Позволь мне называть тебя так, словно мы по-прежнему живем среди густых зарослей и извилистых полевых дорог. Я знаю, что прошу неосуществимого, но прошу лишь с той целью, что только так, называя тебя твоим истинным именем, я смогу сказать все. Я не имею права писать тебе, и верь, дорогое моему сердцу существо, я понимаю это как нельзя лучше. Но и молчать, не зная о твоей судьбе ровным счетом ничего, я больше не могу. Мне запрещено говорить о чувствах к тебе, мне — человеку, коему было доверено такую тонкую и чуткую натуру, человеку, посягнувшему на святое, человеку, потерявшему все, но испытавшему счастье. Мне нет прощенья, и пусть мое обещание не искать твоего снисхождения будет нарушено, позволь мне сделать это еще раз. Мне было бы достаточно его, чтобы умереть в мире и покое. Но я жив, и живу… Моя жизнь вся твоя, но она тебе ни к чему — твой дух нуждается в силе, куда более действенной, нежели я могу дать. Знал ли я это до всего случившегося с нами? Знал.… Я буду честным перед той единственной в моей жизни, которая смогла избавить мое сердце от многолетней пустоты, и которой я нанес такую незаживляемую рану. Я знал это с самого начала, знал, но не оставил тебя. А значит, я сломил тебя, как срывают еще зеленые ягоды в лесу, как губят едва набухшие от весенних дождей почки на деревьях…Знай, меня не пугают муки и терзания собственной совести по ночам, ибо даже с самим собой я не так откровенен, но когда я вспоминаю о тебе, мне становится страшно. Я боюсь, что твоя душа не приняла нового мира и чужих людей, боюсь, что ты будешь думать о них скверно и судить излишне строго. Ты имела столь наглядный пример. Я согласен, большинство из них не стоят ни твоего взгляда, ни твоей тени, которую я так любил ловить в воде, но они — твое спасение. Что я пишу? Ты даже представить не можешь, какое это по счету письмо, какая попытка сказать тебе все то, без чего уже невозможно встречать новый день. И решусь ли я отправить это?

Я оставил практику и уединился в своем доме. Ты знаешь, как в нем тихо и спокойно, и никто не может помешать моему затворничеству.

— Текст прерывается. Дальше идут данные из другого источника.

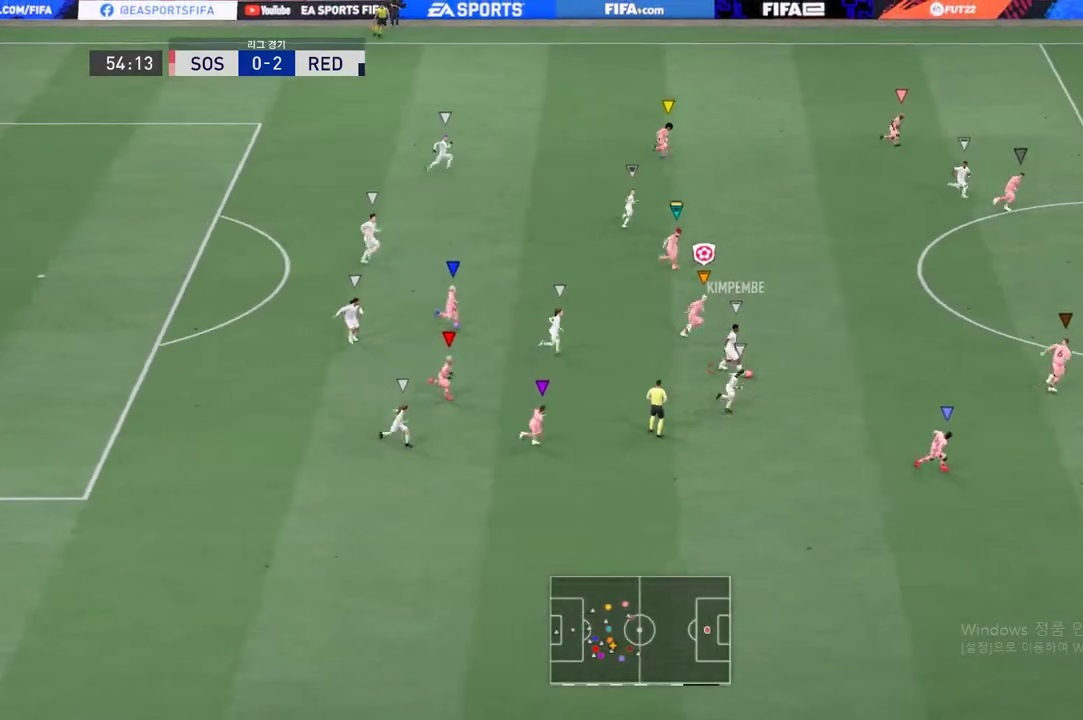
{"buttons": ["R2"], "left_stick": "right", "right_stick": "center", "events": []}
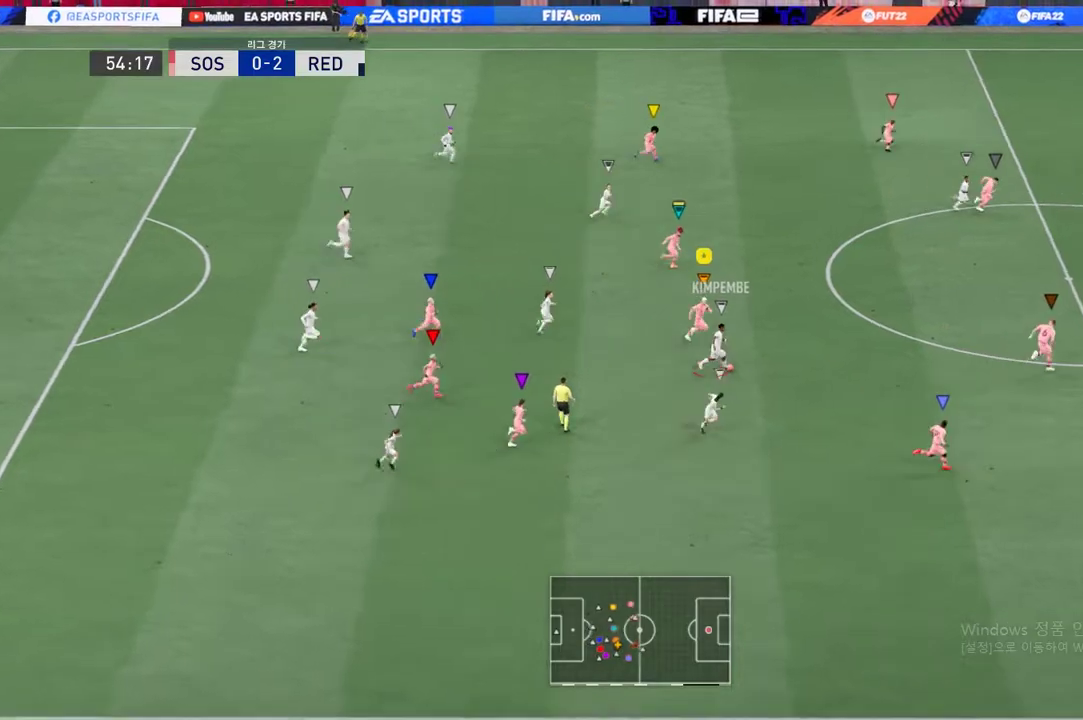
{"buttons": ["R2"], "left_stick": "right", "right_stick": "center", "events": []}
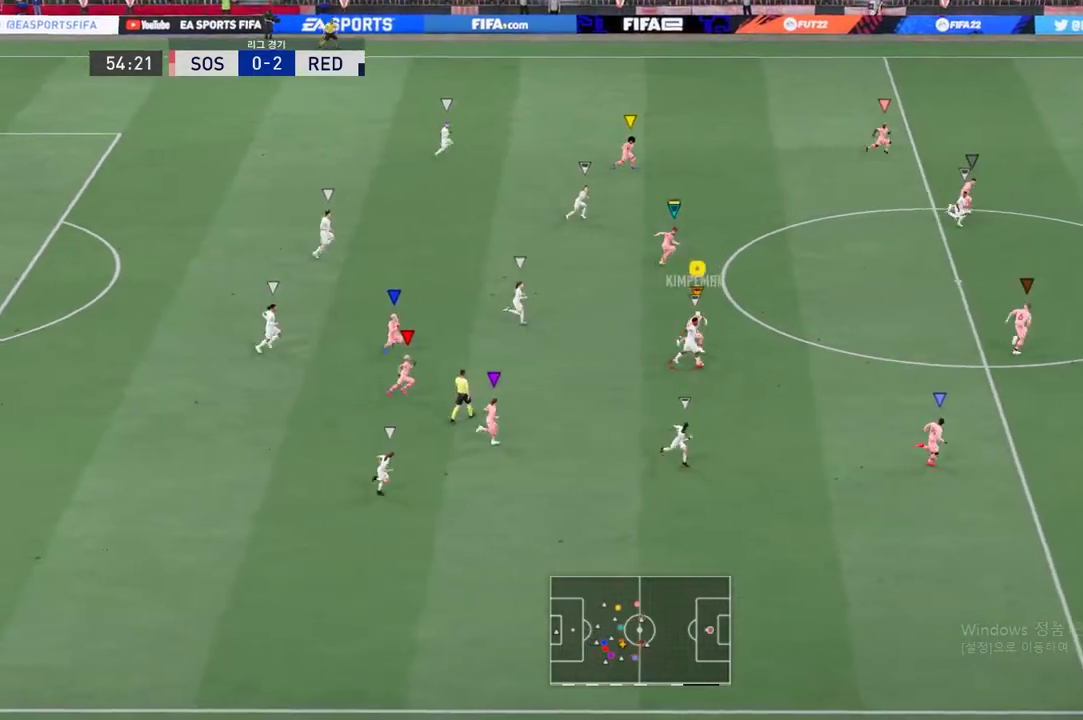
{"buttons": ["R2"], "left_stick": "down-right", "right_stick": "center", "events": [[83, "left_stick", "down-right"], [201, "B", "down"], [318, "B", "up"]]}
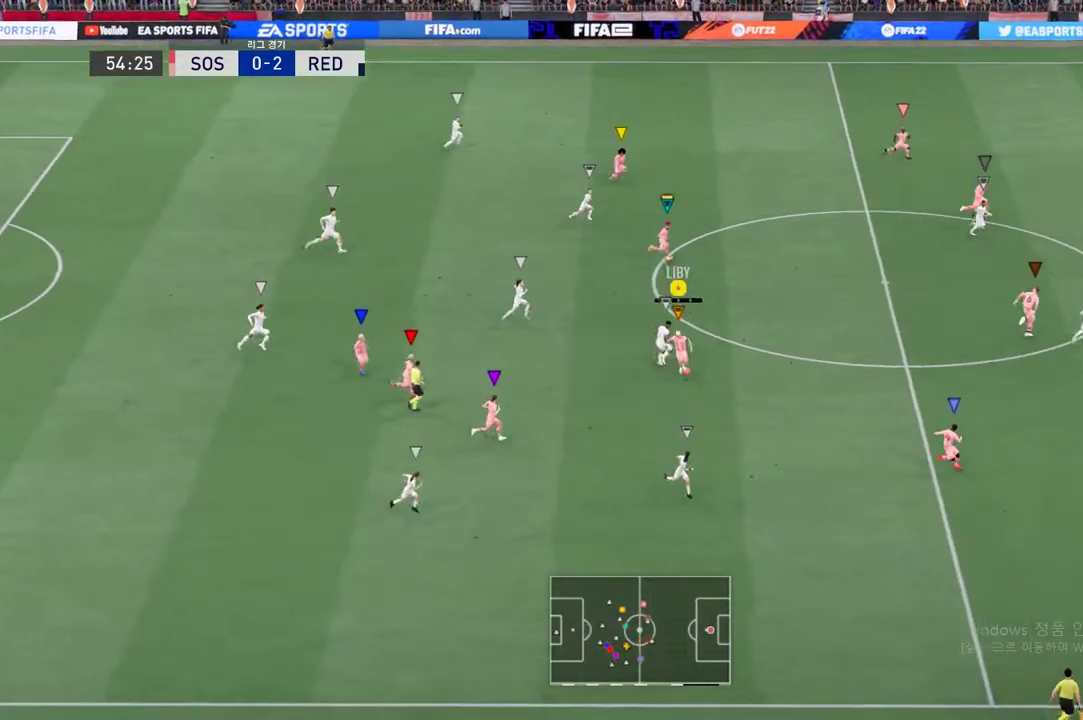
{"buttons": ["R2"], "left_stick": "center", "right_stick": "center", "events": [[67, "left_stick", "center"]]}
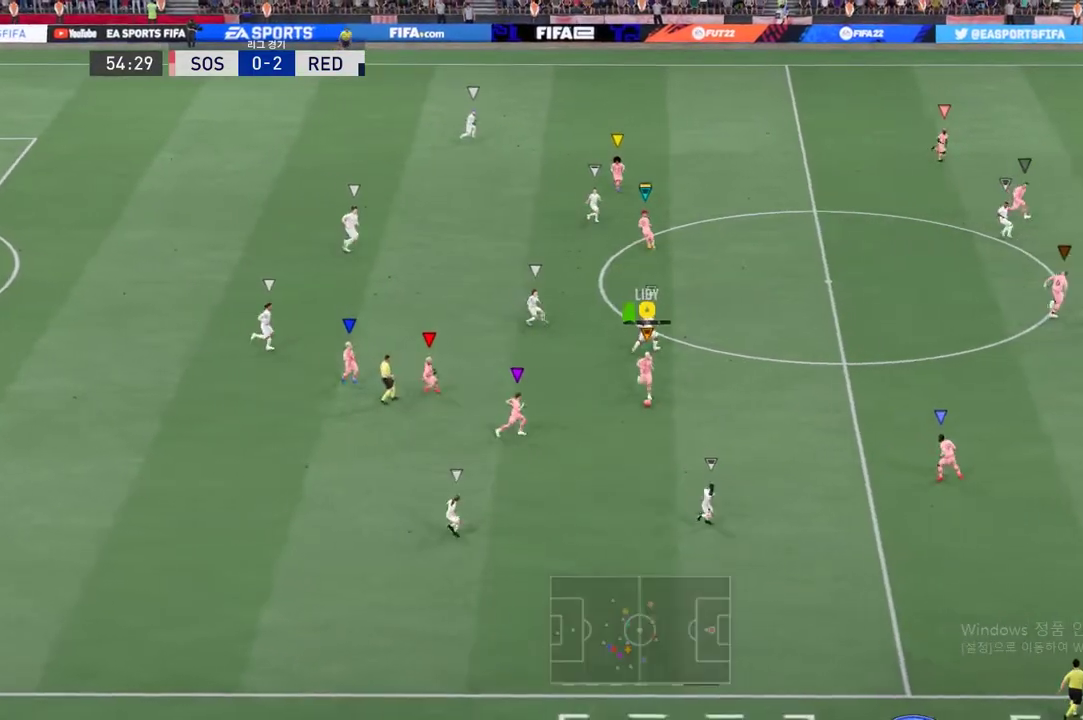
{"buttons": [], "left_stick": "center", "right_stick": "center", "events": [[67, "R2", "up"]]}
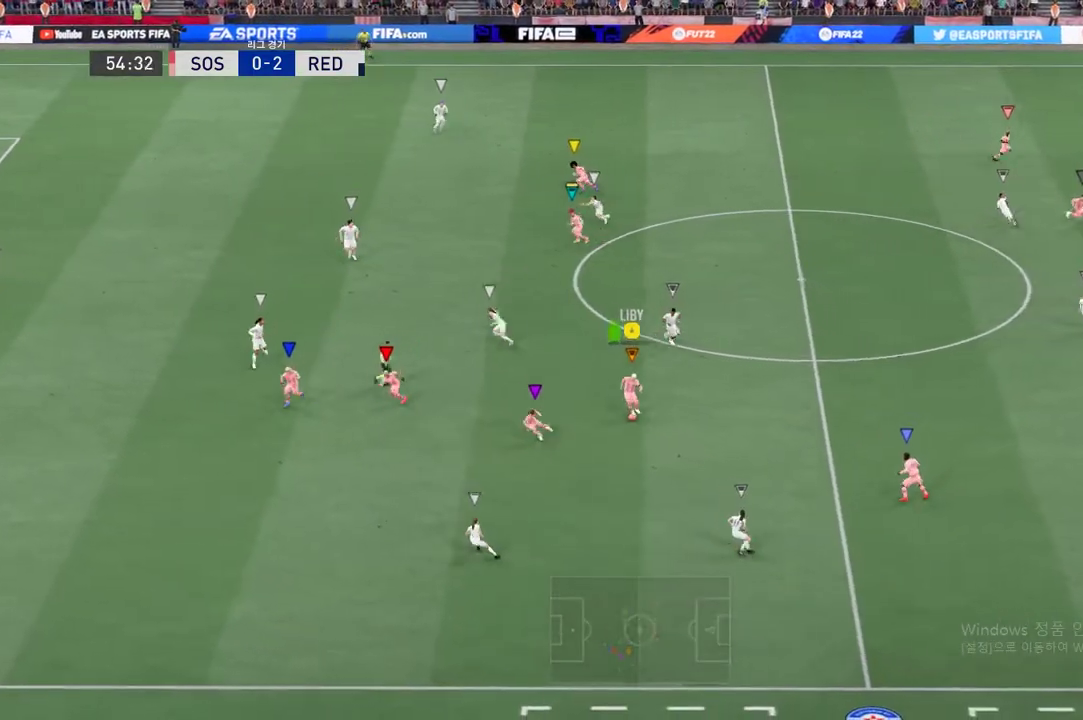
{"buttons": [], "left_stick": "down-left", "right_stick": "center", "events": [[385, "left_stick", "down-left"]]}
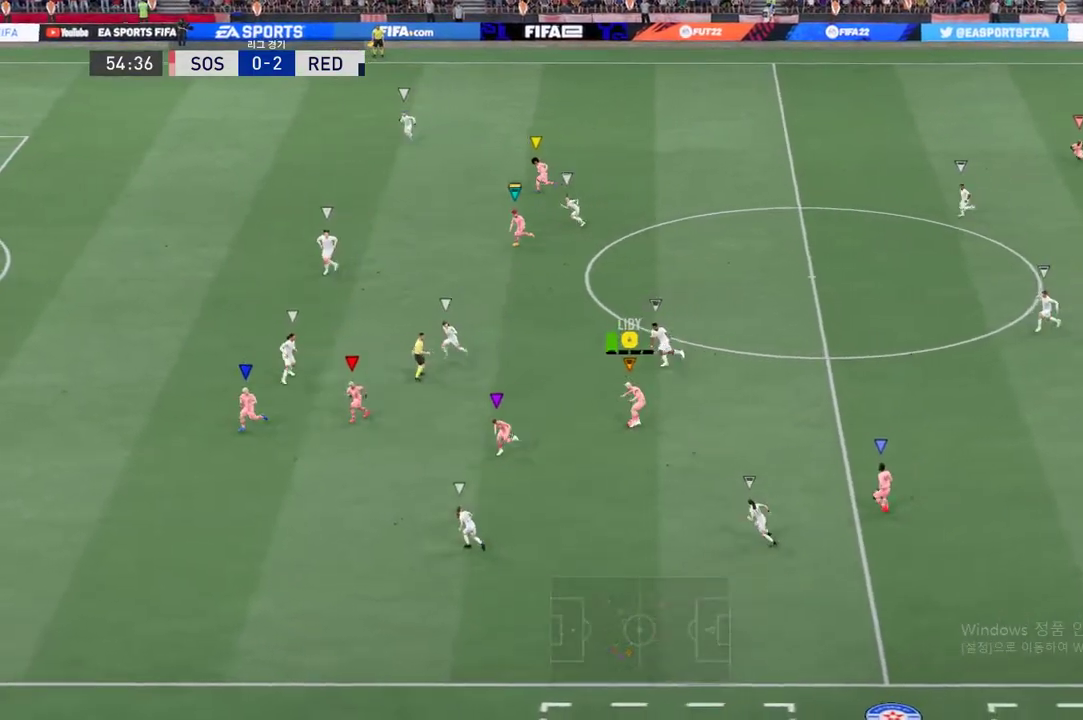
{"buttons": [], "left_stick": "down-left", "right_stick": "center", "events": [[34, "Y", "down"], [234, "Y", "up"]]}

Я живу в мире воспоминаний о тебе, самого дорогого наследия, которое досталось мне ценой непомерно высокой, ценою твоего бесчестия. Но я не ищу оправданий, это было бы низко, грубо и слабовольно… Я даже не имею права любить тебя, я не смею чувствовать все то, что продолжает во мне жить на расстоянии и во времени, вдали от тебя. Я запрещаю этому чувству брать вверх, но силы мои на исходе. Я, кажется, проиграл, и, как раненый солдат, который лишился боевого знамени на поле битвы, отныне уже не вижу смысла в своем спасении. Но я хочу верить в то, что ты живешь и смотришь на небо своими большими глазами, той бездной, в которой тонули корабли Корсики и Константинополя. В том море, которое мне уже не забыть.… И когда я возвращаюсь в прошлое, я, как и раньше, не нахожу ни одной причины, по которой ты могла бы остаться со мной — немолодым и неудачливым врачом, лишившим тебя мечты, а себя уважения, и, следовательно, потерявшим всякую надежду на будущее. Ведь жить с прошлым тебе было опасно, и твое прошлое было тому подтверждением. Прости меня во имя любви, так как это чувство нельзя запятнать, прости меня за мою слабость к тебе, за мою безнравственность, прости за все… Да, я не решился признаться в этом во время нашего прощания, мне не хватило духу показать свои подлинные чувства. Мой страх оказался сильнее меня. И что я получил взамен? Я пишу это письмо, то немногое, на что еще способен, только для того, что бы сказать: "Никого и никогда я не любил так сильно, так страстно и безответно, так безгранично, как тебя". Я прошу тебя об одном, если я решусь отправить это признание, а ты сможешь его прочесть — не суди меня строго, прими его таковым и забудь обо мне. Моя незабвенная любовь, твоя жизнь должна быть прекрасной, светлой, тонущей в лучах апрельского солнца. Ты заслуживаешь, как никто другой, на рай на земле, ты обязана жить в любви, и так будет правильно, и не иначе. Твое счастье — это мое спасение, это также и твое спасение, незаменимое лекарство от твоего недуга, и мое единственное желание в этом мире. Пусть же меня терзают мысли о твоей судьбе, но я уже не жду ответа — это было бы нелепо с моей стороны, хотя я так неистово желаю быть услышанным…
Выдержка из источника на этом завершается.